Faring even worse are the precarious part-time workers, who will receive $3.20 per hour over the contract, or an annual raise of just 64 cents per hour. Inflation in the region in March was conservatively calculated at 3.1 percent year over year.
In a press release, Unifor claimed these effective wage cuts represent an “important victory” for workers and shared its observation that workers didn’t face significant resistance from the employer in bargaining. “I guess they didn’t want to put up a fight with Unifor,” Carolyn Wrice, president of Unifor Local 597 said smugly, as if accepting a contract which keeps workers in poverty and increasingly precarious working conditions constitutes some sort of fight.
Union forces sellout contract onto Montreal-area Airbus workers
The union representing A220 jet assembly workers in Airbus’ Mirabel plant in Montreal has forced through a sellout deal on behalf of employer Airbus, enshrining ever-more dangerous conditions in the plant and for the general public.

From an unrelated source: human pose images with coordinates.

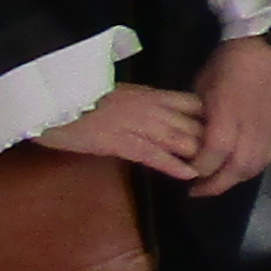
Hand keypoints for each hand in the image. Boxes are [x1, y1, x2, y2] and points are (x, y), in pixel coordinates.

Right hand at [35, 83, 203, 175]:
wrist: (50, 102)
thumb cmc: (78, 98)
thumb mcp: (120, 94)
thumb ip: (142, 103)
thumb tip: (160, 114)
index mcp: (149, 94)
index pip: (193, 103)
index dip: (209, 118)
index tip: (219, 133)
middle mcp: (150, 108)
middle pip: (194, 123)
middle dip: (209, 141)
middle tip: (220, 158)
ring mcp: (138, 125)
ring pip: (181, 139)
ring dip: (196, 155)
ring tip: (209, 171)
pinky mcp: (121, 143)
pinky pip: (155, 156)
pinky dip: (174, 166)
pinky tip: (188, 176)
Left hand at [181, 35, 270, 198]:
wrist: (269, 47)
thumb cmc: (228, 63)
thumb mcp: (201, 88)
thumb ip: (199, 119)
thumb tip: (192, 139)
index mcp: (226, 118)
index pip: (210, 157)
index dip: (196, 170)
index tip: (184, 173)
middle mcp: (250, 131)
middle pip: (235, 170)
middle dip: (215, 184)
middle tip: (198, 190)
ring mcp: (270, 131)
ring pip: (254, 167)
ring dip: (235, 179)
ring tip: (220, 182)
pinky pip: (268, 157)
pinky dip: (253, 168)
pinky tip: (242, 167)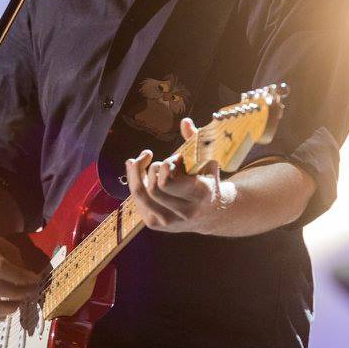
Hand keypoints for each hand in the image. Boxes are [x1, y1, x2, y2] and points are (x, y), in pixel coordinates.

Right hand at [0, 229, 41, 322]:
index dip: (20, 277)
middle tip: (29, 293)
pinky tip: (6, 312)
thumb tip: (30, 283)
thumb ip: (16, 262)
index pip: (0, 268)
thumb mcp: (2, 244)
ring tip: (19, 303)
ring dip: (6, 309)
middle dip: (16, 294)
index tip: (35, 280)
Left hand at [125, 117, 232, 234]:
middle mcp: (184, 212)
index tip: (172, 159)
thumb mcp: (208, 161)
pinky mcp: (155, 225)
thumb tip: (185, 122)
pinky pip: (137, 201)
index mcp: (200, 194)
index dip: (164, 166)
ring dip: (137, 174)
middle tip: (159, 161)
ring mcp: (168, 221)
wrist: (212, 213)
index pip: (166, 182)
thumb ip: (196, 141)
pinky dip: (135, 183)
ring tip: (142, 161)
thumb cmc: (208, 180)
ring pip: (139, 195)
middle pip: (151, 188)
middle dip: (152, 169)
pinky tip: (142, 173)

The assembly workers’ contract ended in December 2023. In late April, workers rejected the company’s third contract offer, with nearly 70 percent against. However, in late April the union representing the workers, the International Association of Machinists and Aerospace Workers (IAMAW), begged for conciliation talks with Airbus which then threatened to lock out workers on May 2 if the conciliator’s recommendations were rejected. On May 1, workers voted 77 percent in favor of the contract, with nearly 81 percent of the 1,300 workers participating.
The new five-year contract, which includes a 23 percent salary increase over five years—a meagre 4.6 percent a year—ignores other crucial demands made by workers such as improvements around job security, work scheduling and work-family balance, and further erodes working conditions which endangers the health and safety of Airbus workers and the general population.
Written in the new contract is the “transfer of knowledge” between more experienced employees, who generally work day shifts, and those who have less seniority and often work later shifts, a condition which Airbus views as “essential as the A220 production rate is ramping up.”